Once the fundamentals are mastered, Tokuyama teaches the student some of the more nuanced aspects of playing Kinko honkyoku on the shakuhachi. He illustrates the proper head positions for meri and kari notes as well as special fingerings for the highest notes played on the instrument.
A CD, fingering chart and many excellent illustrations are included.

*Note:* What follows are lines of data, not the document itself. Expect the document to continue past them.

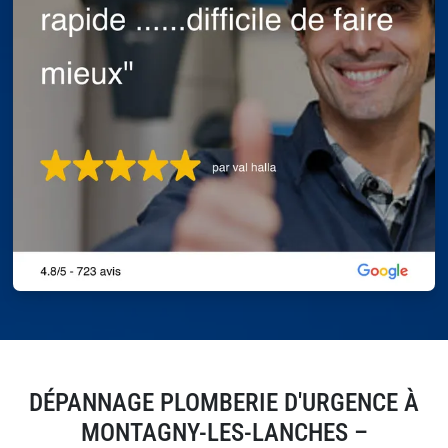
DÉPANNAGE PLOMBERIE D'URGENCE À
MONTAGNY-LES-LANCHES –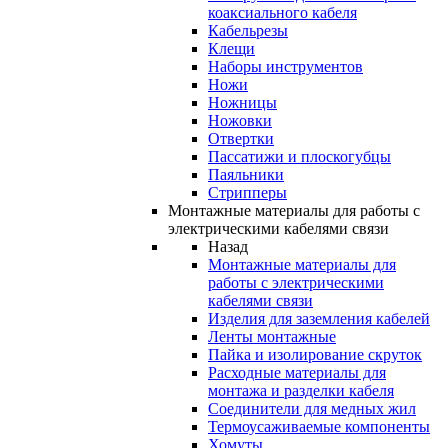
коаксиального кабеля
Кабельрезы
Клещи
Наборы инструментов
Ножи
Ножницы
Ножовки
Отвертки
Пассатижи и плоскогубцы
Паяльники
Стрипперы
Монтажные материалы для работы с
электрическими кабелями связи
Назад
Монтажные материалы для
работы с электрическими
кабелями связи
Изделия для заземления кабелей
Ленты монтажные
Пайка и изолирование скруток
Расходные материалы для
монтажа и разделки кабеля
Соединители для медных жил
Термоусаживаемые компоненты
Хомуты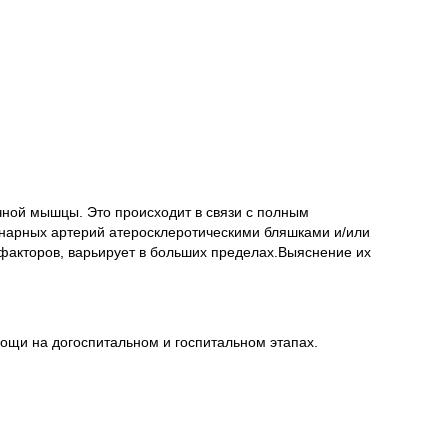
ной мышцы. Это происходит в связи с полным
онарных артерий атеросклеротическими бляшками и/или
х факторов, варьирует в больших пределах.Выяснение их
ощи на догоспитальном и госпитальном этапах.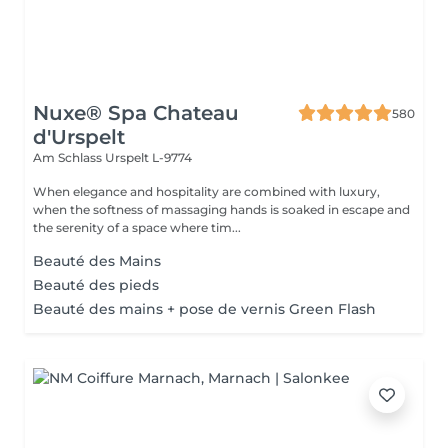
Nuxe® Spa Chateau
580
d'Urspelt
Am Schlass
Urspelt L-9774
When elegance and hospitality are combined with luxury,
when the softness of massaging hands is soaked in escape and
the serenity of a space where tim...
Beauté des Mains
Beauté des pieds
Beauté des mains + pose de vernis Green Flash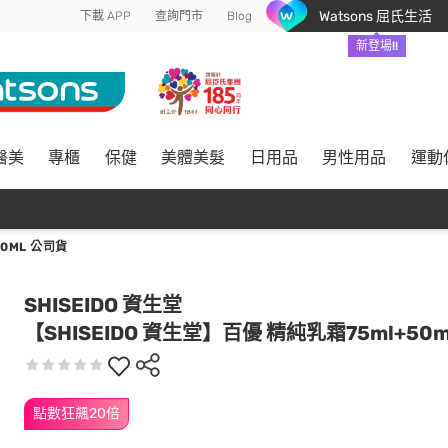
Watsons 屈氏生活
下載 APP
查詢門市
Blog
新登場!!
醫美
專櫃
保健
美體美髮
日用品
男性用品
運動
50ML 公司貨
SHISEIDO 資生堂
【SHISEIDO 資生堂】百優 精純乳霜75ml+50m
點數狂飆20倍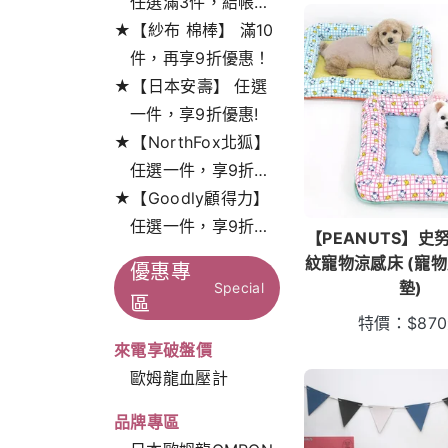
任選滿3件，結帳打
★【紗布 棉棒】 滿10
9折!
件，再享9折優惠！
★【日本安壽】 任選
一件，享9折優惠!
★【NorthFox北狐】
任選一件，享9折特
★【Goodly顧得力】
惠！
任選一件，享9折特
【PEANUTS】史
惠！
紋寵物涼感床 (寵物
優惠專
墊)
Special
區
特價：
$
870
來電享破盤價
歐姆龍血壓計
品牌專區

65 pages. PG-4 Published by Tai Hei Shakuhachi ISBN: 0-9722878-3
Takahashi Tokuyama has studied with several senior shakuhachi masters, but aligns himself with no particular school. His recordings are entirely from the ancient traditional Japanese shakuhachi masterworks collection, the Koten honkyoku. In Tokyo, sensei Tokuyama leads a school for the study of traditional shakuhachi, the Honkyoku Study Group. Nowadays in Japan there are few people keeping this ancient musical tradition alive.

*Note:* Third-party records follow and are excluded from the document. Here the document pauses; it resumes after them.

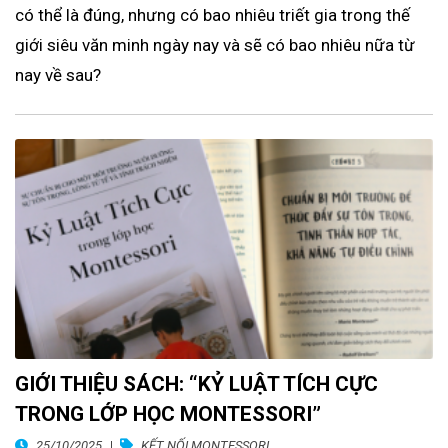
có thể là đúng, nhưng có bao nhiêu triết gia trong thế
giới siêu văn minh ngày nay và sẽ có bao nhiêu nữa từ
nay về sau?
GIỚI THIỆU SÁCH: “KỶ LUẬT TÍCH CỰC
TRONG LỚP HỌC MONTESSORI”
25/10/2025
KẾT NỐI MONTESSORI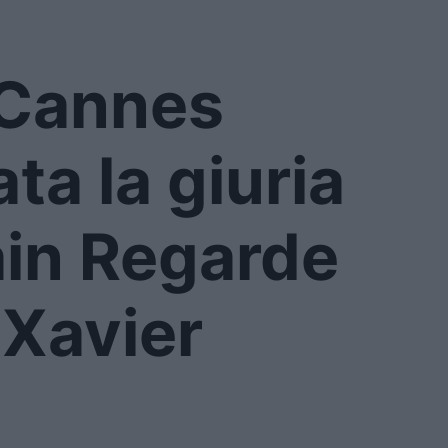
i Cannes
ta la giuria
ain Regarde
 Xavier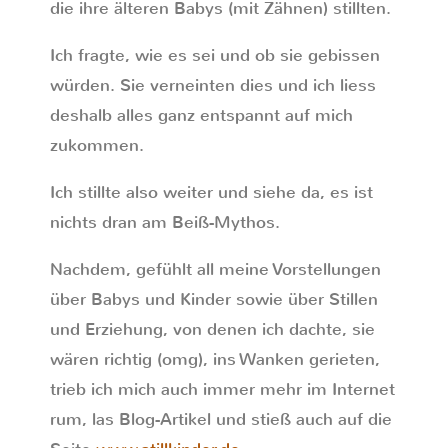
die ihre älteren Babys (mit Zähnen) stillten.
Ich fragte, wie es sei und ob sie gebissen
würden. Sie verneinten dies und ich liess
deshalb alles ganz entspannt auf mich
zukommen.
Ich stillte also weiter und siehe da, es ist
nichts dran am Beiß-Mythos.
Nachdem, gefühlt all meine Vorstellungen
über Babys und Kinder sowie über Stillen
und Erziehung, von denen ich dachte, sie
wären richtig (omg), ins Wanken gerieten,
trieb ich mich auch immer mehr im Internet
rum, las Blog-Artikel und stieß auch auf die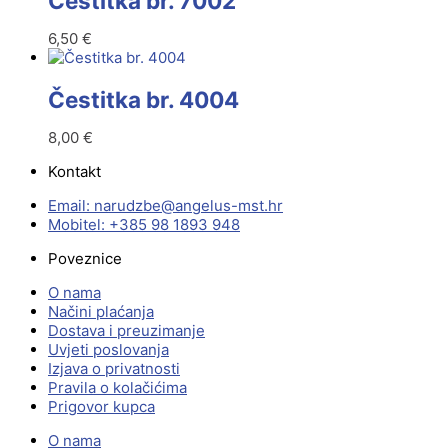
Čestitka br. 7002
6,50
€
Čestitka br. 4004
8,00
€
Kontakt
Email:
@ebzduran
rh.tsm-sulegna
Mobitel: +385 98 1893 948
Poveznice
O nama
Načini plaćanja
Dostava i preuzimanje
Uvjeti poslovanja
Izjava o privatnosti
Pravila o kolačićima
Prigovor kupca
O nama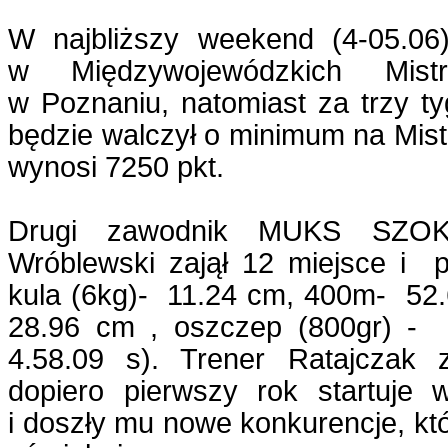
W najbliższy weekend (4-05.06
w Międzywojewódzkich Mistr
w Poznaniu, natomiast za trzy 
będzie walczył o minimum na Mist
wynosi 7250 pkt.
Drugi zawodnik MUKS SZOK 
Wróblewski zajął 12 miejsce i p
kula (6kg)- 11.24 cm, 400m- 52.
28.96 cm , oszczep (800gr) -
4.58.09 s). Trener Ratajczak 
dopiero pierwszy rok startuje 
i doszły mu nowe konkurencje, kt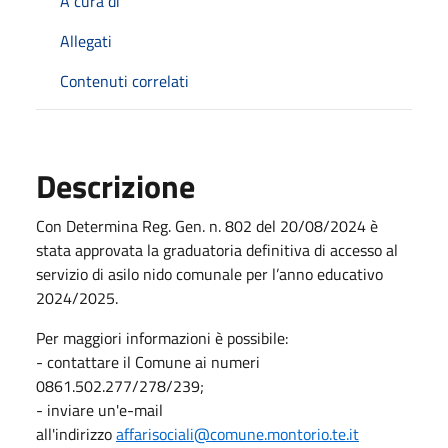
A cura di
Allegati
Contenuti correlati
Descrizione
Con Determina Reg. Gen. n. 802 del 20/08/2024 è
stata approvata la graduatoria definitiva di accesso al
servizio di asilo nido comunale per l’anno educativo
2024/2025.
Per maggiori informazioni è possibile:
- contattare il Comune ai numeri
0861.502.277/278/239;
- inviare un'e-mail
all'indirizzo
affarisociali@comune.montorio.te.it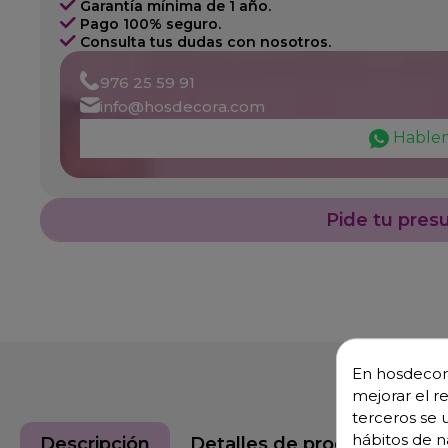
Garantía mínima de 1 año.
Pago 100% seguro.
Consulta tus dudas con nosotros.
976 25 59 91
info@hosdecora.com
Hable
Pide tu pres
En hosdecora
mejorar el r
terceros se 
hábitos de n
Descripción
Detalles de producto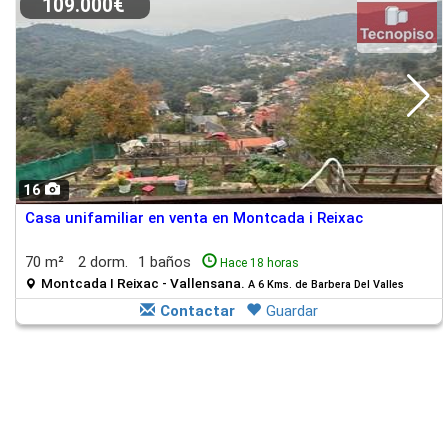
109.000€
16
Casa unifamiliar en venta en Montcada i Reixac
70 m²
2 dorm.
1 baños
Hace 18 horas
Montcada I Reixac - Vallensana.
A 6 Kms. de Barbera Del Valles
Contactar
Guardar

Barry Nyosui Weiss began the study of Shakuhachi in 1974 with Ronnie Nyogetsu Seldin, a Dai shi-han (Grand Master) of the Kinko school in NYC. He received a Jun shi-han certificate and his Shakuhachi name "Nyosui" from Nyogetsu's teacher, the late Kurahashi Yodo in Kyoto, Japan in 1980. Nyosui was awarded his Shi-han (or Master's certificate) in 1981. For the last 14 years, he has been a principle student of Tokuyama Takashi in Tokyo. His focus has been to bring Tokuyama's style and music to the west. Nyosui has taught and performed widely in this country and Japan. For over 20 years, he has shared his teachings of shakuhachi with the Zen Mountain Monastery located in Mt. Tremper, NY.